Fertility of Eggs
In a state of nature the number of eggs laid by wild fowl are only as many as can be covered by the female. These are laid in the spring of the year, and one copulation of the male bird is sufficient to fertilize the entire clutch. Under domestication, the hen lays quite indefinitely, and is served by the male at frequent intervals. The fertilizing power of the male bird extends over a period of about 15 days.
For most of my readers, it will be unnecessary to state that the male has no influence upon the other offspring than those which he actually fertilizes within this period. The belief in the influence of the first male upon the later hatches by another male is simply a superstition.
The domestic chicken is decidedly polygamous. The common rule is one male to 12 or 15 hens. I have had equally good results, however, with one male to 20 hens. In the Little Compton and South Shore districts, one male is used for thirty or even forty hens.
By infertile eggs is meant eggs in which the sperm cell has never united with the ovum. Such eggs may occur in a flock from the absence of the male, from his disinclination or physical inability to serve the hens, from the weakness or lack of vitality in the sperm cells, from his neglect of a particular hen, from lifelessness, or lack of vitality in the ovule, or from chance misses, by which some eggs fail to be reached by the sperm cells.
In practice, lack of sexual inclination in a vigorous looking rooster is very rare indeed. The more likely explanation is that he neglects some hens, or that the eggs are fertilized, but the germs die before incubation begins, or in the early stages of that process. The former trouble may be avoided by having a relay of roosters and shutting each one up part of the time. The latter difficulty will be diminished by setting the egg as fresh as possible, meanwhile storing them in a cool place. The other factors to be considered in getting fertile eggs, are so nearly synonymous with the problems of health and vitality in laying stock generally, that to discuss it here would be but a repetition of ideas.
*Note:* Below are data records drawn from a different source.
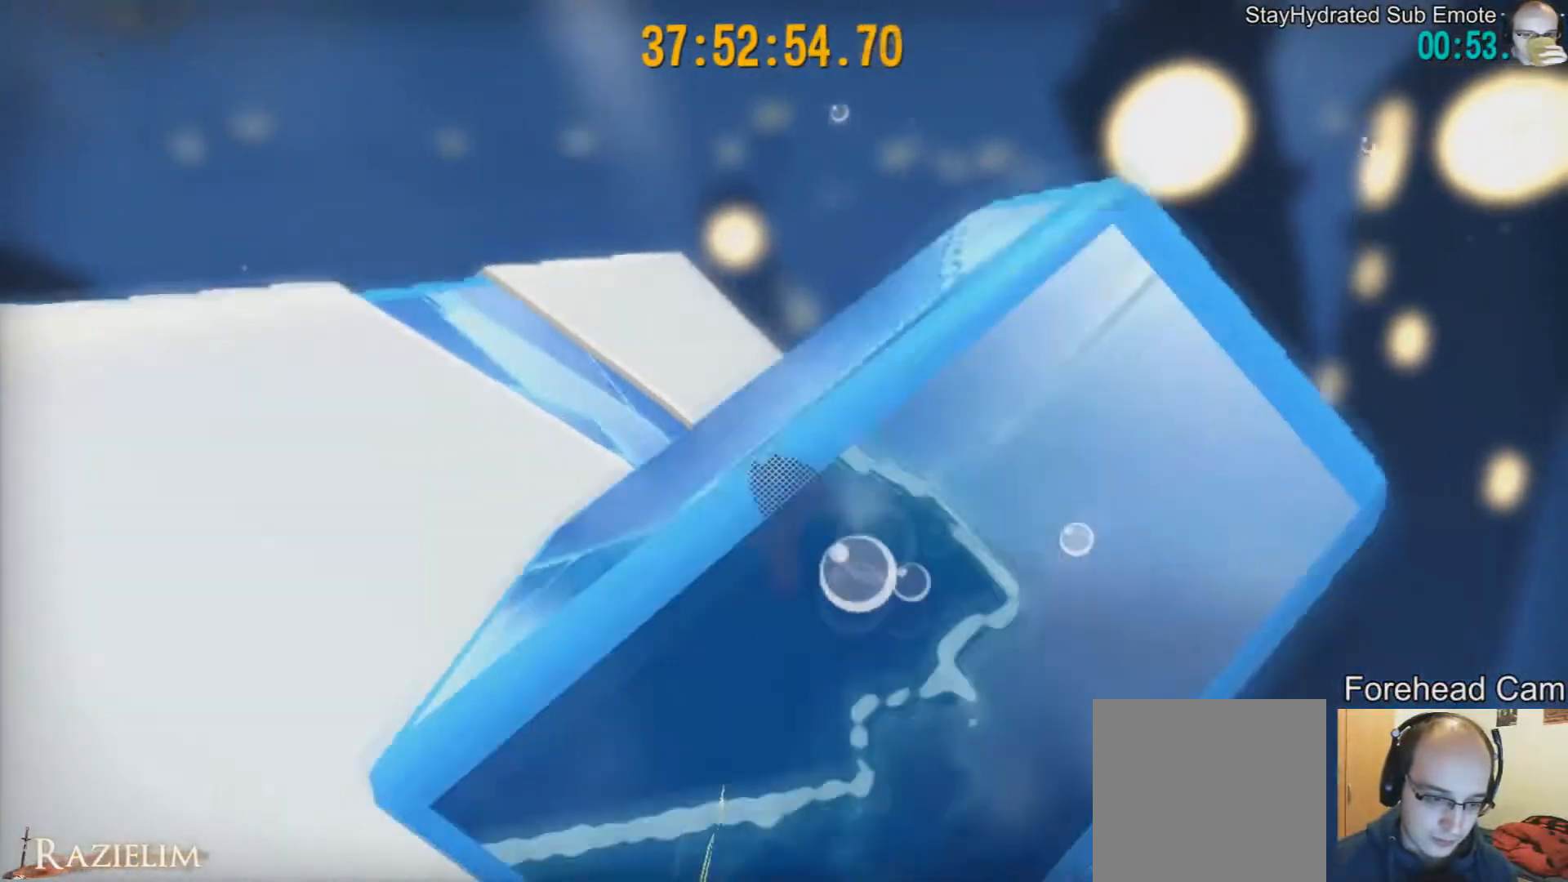
{"buttons": [], "left_stick": "up-right", "right_stick": "right", "events": [[41, "R2", "down"], [167, "R2", "up"], [417, "left_stick", "up-right"], [500, "right_stick", "right"]]}
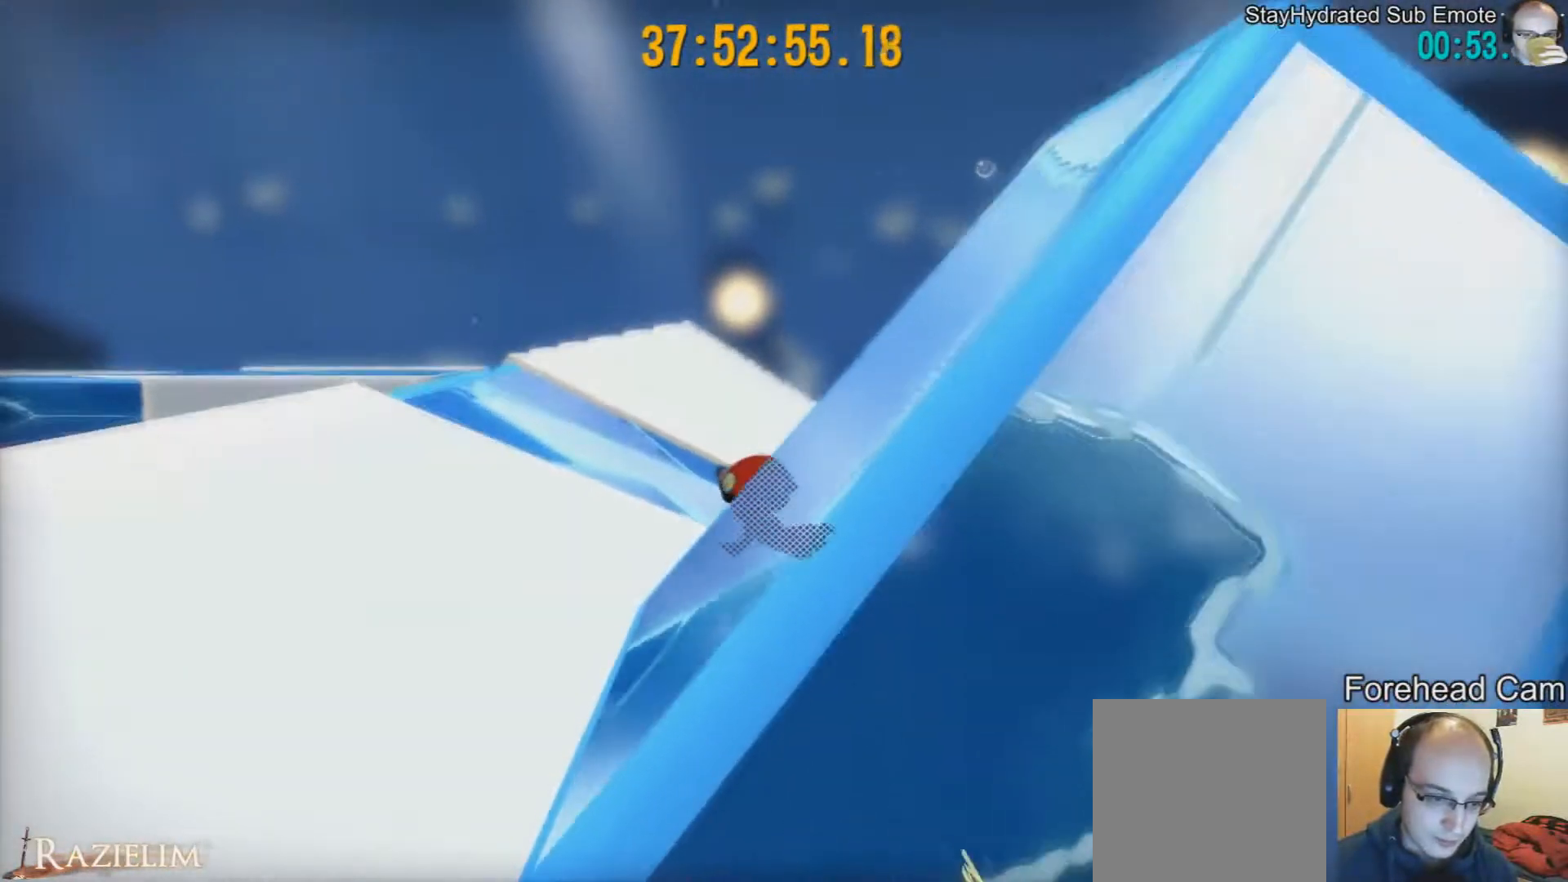
{"buttons": [], "left_stick": "up", "right_stick": "right", "events": [[84, "R2", "down"], [167, "R2", "up"], [209, "right_stick", "center"], [334, "left_stick", "up"], [501, "right_stick", "right"]]}
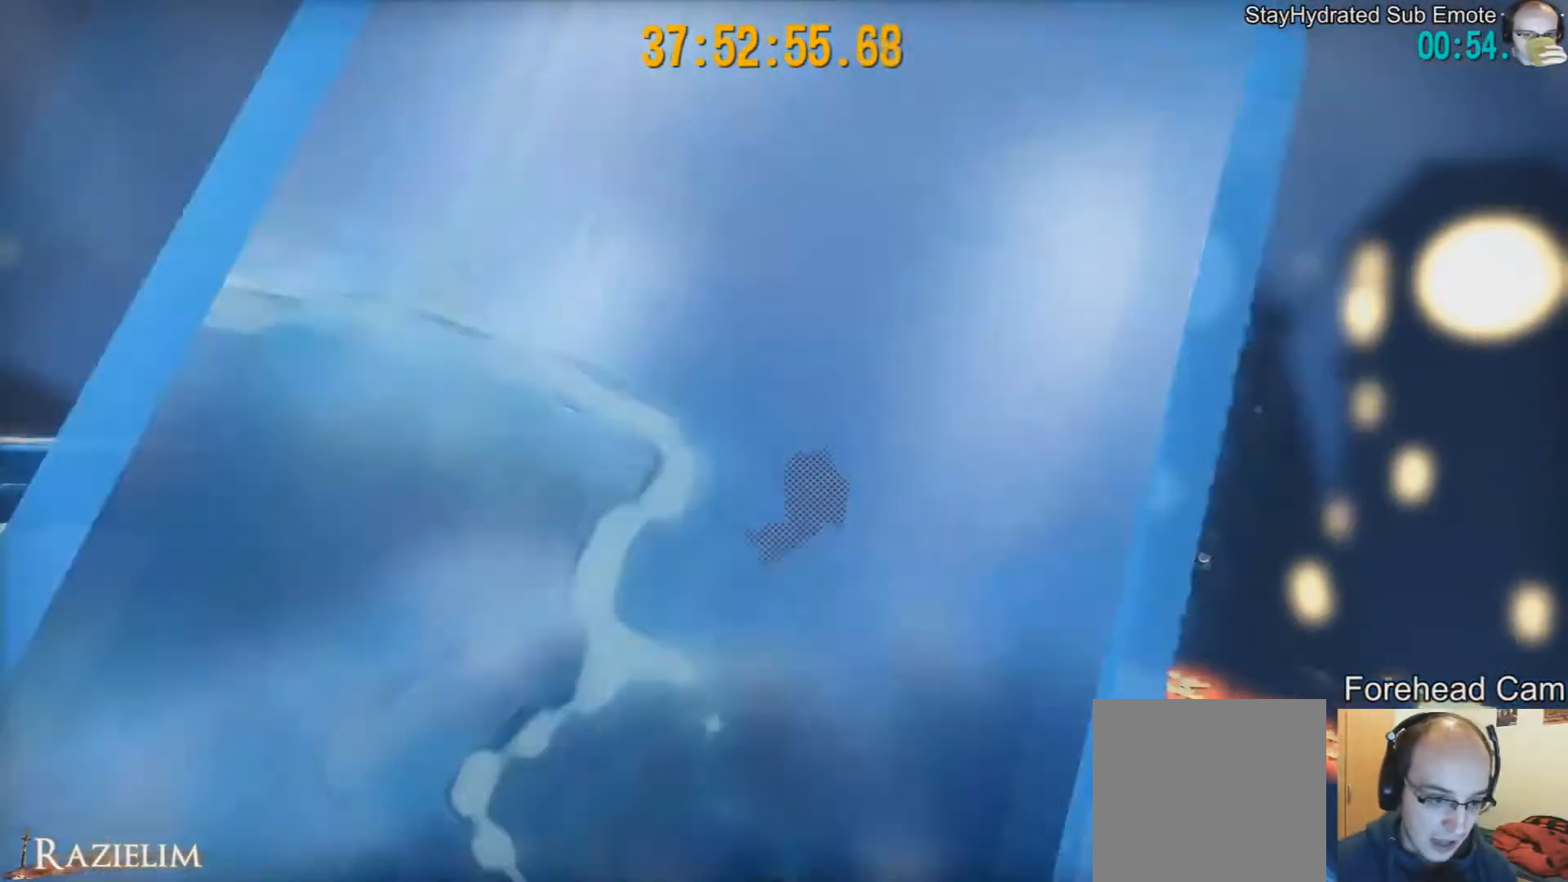
{"buttons": ["R2"], "left_stick": "up-right", "right_stick": "center", "events": [[41, "left_stick", "up-right"], [250, "right_stick", "center"], [500, "R2", "down"]]}
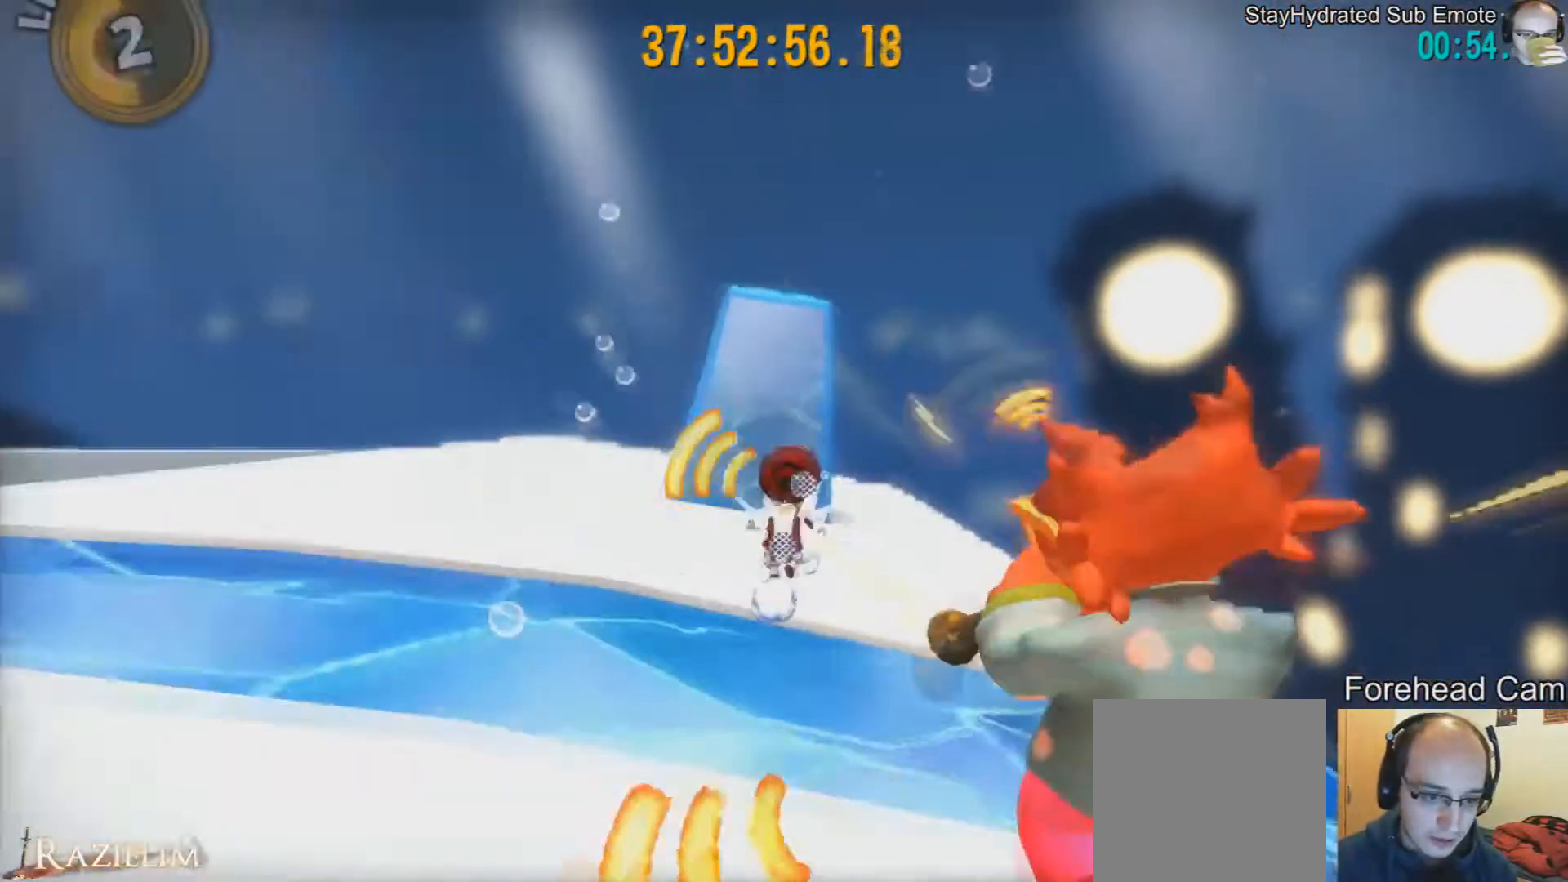
{"buttons": ["R2"], "left_stick": "up", "right_stick": "center", "events": [[167, "R2", "up"], [376, "R2", "down"], [501, "left_stick", "up"]]}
In connection with the discussion of fertile eggs, I want to point out the fact that the whole subject of fertility as distinct from hatchability, is somewhat meaningless. The facts of the case are, that whatever factors in the care of the stock will get a large percentage fertile eggs, will also give hatchable eggs and vice versa. This is to be explained by the fact that most of the unfertile eggs tested out during incubation, are in reality dead germs in which death has occurred before the chick became visible to the naked eye. Such deaths should usually be ascribed to poor parentage, but may be caused by wrong storage or incubation. Likewise, it would not be just to credit all deaths after chicks became visible to wrong incubation, although the most of the blame probably belongs there.